Erwin menegaskan, pelaporan itu bukan dimaksudkan untuk memperpanjang polemik, melainkan sebagai upaya menjaga kehormatan dan martabat wartawan yang menjalankan tugas peliputan di lingkungan parlemen.
“Kami tidak punya niat lain. Tujuan kami hanya melindungi seluruh anggota KWP dan rekan-rekan wartawan agar ke depan tidak lagi dianggap sebelah mata atau dihina seperti itu,” tegasnya.

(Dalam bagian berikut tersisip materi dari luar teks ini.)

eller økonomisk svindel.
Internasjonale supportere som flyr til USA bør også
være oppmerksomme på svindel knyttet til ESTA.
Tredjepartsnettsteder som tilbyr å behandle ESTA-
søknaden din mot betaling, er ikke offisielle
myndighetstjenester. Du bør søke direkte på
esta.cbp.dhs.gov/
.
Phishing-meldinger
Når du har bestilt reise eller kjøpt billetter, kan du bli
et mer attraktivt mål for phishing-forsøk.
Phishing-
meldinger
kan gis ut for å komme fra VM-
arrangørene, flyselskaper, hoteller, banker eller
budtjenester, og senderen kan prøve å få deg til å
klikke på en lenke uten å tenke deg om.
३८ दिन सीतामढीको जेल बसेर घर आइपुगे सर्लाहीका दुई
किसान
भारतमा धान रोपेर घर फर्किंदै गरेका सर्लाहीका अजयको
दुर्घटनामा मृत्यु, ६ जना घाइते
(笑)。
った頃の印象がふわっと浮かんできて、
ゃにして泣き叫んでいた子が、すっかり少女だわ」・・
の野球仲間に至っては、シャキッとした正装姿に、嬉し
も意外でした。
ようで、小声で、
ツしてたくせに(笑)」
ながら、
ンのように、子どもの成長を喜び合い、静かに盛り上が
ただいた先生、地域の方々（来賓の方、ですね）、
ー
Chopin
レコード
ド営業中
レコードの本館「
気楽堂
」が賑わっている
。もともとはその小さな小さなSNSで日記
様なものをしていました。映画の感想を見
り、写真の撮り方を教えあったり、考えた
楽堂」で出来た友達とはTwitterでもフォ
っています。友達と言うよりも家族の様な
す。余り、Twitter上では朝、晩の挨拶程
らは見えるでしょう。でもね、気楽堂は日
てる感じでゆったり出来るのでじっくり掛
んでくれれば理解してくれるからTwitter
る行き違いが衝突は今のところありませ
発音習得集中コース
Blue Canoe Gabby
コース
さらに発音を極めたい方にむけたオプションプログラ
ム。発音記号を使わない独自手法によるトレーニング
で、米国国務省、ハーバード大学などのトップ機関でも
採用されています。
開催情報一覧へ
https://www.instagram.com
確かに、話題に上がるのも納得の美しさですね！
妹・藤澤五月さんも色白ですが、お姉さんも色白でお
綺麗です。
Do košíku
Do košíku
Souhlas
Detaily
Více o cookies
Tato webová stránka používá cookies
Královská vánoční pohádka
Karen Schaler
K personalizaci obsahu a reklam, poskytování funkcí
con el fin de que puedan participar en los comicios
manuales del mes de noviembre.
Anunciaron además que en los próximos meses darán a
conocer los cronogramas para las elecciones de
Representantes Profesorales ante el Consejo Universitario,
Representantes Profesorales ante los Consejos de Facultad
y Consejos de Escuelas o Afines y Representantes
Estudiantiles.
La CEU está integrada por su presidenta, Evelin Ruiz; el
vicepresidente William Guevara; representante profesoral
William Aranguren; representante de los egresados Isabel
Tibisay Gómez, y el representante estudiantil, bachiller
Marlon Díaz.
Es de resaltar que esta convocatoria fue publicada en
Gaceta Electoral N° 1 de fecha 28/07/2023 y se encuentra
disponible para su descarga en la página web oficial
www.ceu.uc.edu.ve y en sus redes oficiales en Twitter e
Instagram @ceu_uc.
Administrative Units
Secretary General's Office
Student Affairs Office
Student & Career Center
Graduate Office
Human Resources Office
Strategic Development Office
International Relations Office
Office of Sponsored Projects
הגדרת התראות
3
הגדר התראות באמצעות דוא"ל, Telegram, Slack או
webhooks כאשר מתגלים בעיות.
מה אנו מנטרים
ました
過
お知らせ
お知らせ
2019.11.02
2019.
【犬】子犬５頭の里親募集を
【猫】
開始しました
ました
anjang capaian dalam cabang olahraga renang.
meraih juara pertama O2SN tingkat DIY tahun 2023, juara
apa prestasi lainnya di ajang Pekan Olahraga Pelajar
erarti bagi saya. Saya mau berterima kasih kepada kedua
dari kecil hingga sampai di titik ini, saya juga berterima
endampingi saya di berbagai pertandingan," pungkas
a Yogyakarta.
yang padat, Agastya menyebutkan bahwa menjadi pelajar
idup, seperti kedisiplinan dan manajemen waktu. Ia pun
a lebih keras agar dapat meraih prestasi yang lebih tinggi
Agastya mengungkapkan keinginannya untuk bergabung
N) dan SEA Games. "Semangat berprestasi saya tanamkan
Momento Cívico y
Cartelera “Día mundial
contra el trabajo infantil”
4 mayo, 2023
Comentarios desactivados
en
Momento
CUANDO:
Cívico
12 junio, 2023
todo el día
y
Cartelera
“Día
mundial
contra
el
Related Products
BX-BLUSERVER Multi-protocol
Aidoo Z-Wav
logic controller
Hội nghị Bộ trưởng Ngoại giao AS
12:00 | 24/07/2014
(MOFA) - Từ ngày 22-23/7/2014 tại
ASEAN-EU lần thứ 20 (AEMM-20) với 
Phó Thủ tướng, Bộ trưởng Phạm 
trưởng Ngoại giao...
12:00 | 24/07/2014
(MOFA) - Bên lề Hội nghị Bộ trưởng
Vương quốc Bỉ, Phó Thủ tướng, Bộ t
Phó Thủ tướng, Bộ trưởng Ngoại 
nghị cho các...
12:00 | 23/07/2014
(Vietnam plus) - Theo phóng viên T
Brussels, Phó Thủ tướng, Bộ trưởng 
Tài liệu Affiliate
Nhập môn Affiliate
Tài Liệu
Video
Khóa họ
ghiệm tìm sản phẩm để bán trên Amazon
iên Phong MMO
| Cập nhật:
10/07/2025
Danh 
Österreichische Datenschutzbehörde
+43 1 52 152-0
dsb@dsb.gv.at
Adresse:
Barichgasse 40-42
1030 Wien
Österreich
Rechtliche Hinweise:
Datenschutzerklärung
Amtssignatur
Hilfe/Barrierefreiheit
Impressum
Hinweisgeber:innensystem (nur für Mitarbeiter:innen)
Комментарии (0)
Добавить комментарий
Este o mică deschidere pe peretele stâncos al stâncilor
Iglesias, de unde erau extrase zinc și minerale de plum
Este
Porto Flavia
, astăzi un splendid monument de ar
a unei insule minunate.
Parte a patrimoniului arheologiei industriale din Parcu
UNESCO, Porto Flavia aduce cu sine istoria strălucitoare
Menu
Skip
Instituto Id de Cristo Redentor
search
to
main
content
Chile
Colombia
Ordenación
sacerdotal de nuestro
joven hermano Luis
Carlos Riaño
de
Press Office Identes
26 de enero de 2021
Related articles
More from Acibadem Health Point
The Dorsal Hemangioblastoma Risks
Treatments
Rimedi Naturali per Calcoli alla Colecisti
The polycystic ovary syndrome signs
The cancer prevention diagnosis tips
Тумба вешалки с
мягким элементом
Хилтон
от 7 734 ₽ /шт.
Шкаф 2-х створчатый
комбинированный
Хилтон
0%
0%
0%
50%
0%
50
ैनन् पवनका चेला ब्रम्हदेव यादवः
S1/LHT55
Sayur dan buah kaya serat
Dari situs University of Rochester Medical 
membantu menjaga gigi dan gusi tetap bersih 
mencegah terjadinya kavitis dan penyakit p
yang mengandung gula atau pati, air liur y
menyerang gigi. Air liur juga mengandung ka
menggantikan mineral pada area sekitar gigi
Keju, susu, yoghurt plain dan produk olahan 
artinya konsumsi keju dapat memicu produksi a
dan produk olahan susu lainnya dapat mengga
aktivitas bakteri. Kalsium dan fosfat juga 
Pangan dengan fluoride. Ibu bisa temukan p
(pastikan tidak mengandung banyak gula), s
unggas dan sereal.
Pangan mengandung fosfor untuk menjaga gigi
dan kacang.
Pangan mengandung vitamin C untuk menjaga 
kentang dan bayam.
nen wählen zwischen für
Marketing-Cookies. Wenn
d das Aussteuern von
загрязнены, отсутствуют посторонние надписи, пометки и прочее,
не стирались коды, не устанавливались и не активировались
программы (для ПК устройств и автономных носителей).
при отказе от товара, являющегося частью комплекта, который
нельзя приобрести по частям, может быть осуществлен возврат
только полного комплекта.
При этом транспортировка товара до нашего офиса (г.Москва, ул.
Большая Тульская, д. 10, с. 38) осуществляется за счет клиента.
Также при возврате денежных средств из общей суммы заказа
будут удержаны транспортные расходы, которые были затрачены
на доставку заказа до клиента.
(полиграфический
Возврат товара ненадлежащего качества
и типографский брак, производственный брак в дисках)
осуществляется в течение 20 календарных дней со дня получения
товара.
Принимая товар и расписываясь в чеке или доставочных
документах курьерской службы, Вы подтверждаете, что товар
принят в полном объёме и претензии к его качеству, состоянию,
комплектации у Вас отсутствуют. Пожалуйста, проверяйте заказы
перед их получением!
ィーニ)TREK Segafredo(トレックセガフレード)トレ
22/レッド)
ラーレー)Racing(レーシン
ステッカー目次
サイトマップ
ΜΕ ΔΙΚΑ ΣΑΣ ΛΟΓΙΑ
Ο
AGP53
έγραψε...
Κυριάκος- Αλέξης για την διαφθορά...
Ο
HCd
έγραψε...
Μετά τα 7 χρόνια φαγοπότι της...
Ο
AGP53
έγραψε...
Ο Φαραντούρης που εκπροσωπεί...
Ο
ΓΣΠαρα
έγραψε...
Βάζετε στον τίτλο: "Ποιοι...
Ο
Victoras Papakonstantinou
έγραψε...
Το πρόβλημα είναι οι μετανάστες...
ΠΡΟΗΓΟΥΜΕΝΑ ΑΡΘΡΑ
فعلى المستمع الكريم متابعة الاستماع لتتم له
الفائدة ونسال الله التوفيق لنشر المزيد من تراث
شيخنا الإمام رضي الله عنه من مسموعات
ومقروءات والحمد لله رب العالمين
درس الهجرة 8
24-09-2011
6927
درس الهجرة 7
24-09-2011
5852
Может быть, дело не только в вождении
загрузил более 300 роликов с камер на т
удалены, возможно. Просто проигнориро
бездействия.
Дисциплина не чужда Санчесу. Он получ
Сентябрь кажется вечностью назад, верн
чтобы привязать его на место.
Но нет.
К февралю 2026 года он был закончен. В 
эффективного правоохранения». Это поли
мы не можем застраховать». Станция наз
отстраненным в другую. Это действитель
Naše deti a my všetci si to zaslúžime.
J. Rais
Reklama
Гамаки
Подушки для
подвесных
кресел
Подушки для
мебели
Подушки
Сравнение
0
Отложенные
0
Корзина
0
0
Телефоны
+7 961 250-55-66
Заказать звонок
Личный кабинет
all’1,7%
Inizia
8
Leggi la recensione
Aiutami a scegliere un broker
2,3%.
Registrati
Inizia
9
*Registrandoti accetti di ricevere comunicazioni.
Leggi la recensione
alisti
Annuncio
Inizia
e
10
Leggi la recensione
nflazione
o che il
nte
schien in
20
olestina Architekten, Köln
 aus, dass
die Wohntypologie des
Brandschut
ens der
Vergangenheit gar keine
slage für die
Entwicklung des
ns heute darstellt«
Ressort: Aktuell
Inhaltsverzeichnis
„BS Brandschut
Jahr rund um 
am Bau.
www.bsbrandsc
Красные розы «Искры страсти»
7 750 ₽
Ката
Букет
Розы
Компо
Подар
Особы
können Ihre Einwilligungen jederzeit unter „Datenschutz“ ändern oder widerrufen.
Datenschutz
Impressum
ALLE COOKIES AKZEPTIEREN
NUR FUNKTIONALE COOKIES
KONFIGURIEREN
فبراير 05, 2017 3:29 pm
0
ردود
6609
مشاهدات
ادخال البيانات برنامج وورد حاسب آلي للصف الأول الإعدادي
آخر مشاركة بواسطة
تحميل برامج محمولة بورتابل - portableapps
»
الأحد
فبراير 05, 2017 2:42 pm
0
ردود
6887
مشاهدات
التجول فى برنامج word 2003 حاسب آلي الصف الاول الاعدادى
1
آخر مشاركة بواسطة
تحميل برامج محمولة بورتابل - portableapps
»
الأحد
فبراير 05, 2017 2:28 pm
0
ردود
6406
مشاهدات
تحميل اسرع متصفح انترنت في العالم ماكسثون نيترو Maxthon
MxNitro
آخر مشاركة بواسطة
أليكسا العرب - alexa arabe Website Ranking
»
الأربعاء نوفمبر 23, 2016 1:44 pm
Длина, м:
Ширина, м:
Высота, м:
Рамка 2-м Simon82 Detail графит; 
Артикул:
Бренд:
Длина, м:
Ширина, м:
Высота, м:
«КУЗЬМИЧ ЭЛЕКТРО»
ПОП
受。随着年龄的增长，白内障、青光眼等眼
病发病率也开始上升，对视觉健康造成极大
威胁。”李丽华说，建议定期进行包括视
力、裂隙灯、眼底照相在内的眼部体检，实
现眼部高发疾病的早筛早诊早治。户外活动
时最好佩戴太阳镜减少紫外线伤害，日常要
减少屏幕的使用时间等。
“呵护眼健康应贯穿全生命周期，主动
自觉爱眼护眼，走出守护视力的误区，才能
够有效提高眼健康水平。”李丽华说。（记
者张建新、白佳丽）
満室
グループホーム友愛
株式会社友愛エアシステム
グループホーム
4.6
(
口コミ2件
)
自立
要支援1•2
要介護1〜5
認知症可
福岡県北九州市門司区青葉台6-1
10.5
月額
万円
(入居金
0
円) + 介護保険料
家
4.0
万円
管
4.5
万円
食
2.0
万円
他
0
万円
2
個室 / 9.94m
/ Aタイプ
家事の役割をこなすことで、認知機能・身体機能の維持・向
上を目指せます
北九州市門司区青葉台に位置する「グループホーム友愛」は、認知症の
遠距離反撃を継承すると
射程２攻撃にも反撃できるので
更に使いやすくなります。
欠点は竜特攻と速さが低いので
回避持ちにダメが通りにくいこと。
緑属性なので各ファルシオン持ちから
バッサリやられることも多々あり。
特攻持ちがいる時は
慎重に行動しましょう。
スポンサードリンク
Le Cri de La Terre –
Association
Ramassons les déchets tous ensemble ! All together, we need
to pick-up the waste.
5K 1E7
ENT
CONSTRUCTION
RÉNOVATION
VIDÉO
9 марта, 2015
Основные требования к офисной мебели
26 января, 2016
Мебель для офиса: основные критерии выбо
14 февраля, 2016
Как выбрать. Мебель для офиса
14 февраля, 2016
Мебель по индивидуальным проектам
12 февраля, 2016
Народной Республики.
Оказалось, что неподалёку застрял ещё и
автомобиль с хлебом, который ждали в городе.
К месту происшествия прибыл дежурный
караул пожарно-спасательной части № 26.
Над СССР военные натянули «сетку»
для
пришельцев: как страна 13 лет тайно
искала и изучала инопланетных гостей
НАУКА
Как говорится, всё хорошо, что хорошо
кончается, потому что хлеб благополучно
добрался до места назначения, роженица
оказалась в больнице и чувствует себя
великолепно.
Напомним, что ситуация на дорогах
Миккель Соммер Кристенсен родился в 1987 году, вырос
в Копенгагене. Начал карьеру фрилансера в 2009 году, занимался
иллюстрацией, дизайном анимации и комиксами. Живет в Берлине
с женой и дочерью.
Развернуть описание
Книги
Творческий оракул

Terkait kemungkinan Deddy membawa persoalan tersebut ke Dewan Pers, Erwin menilai hal itu merupakan hak setiap pihak. Namun, ia menegaskan laporan yang diajukan KWP DPR ke MKD berfokus pada dugaan pelanggaran kode etik sebagai anggota DPR RI.
“Kalau beliau ingin menyampaikan permintaan maaf atau membawa persoalan ini ke Dewan Pers, silakan saja. Yang kami laporkan ke MKD adalah persoalan etika. Sementara Dewan Pers memiliki tugas dan fungsinya sendiri dalam menyelesaikan sengketa yang berkaitan dengan kegiatan jurnalistik,” pungkasnya.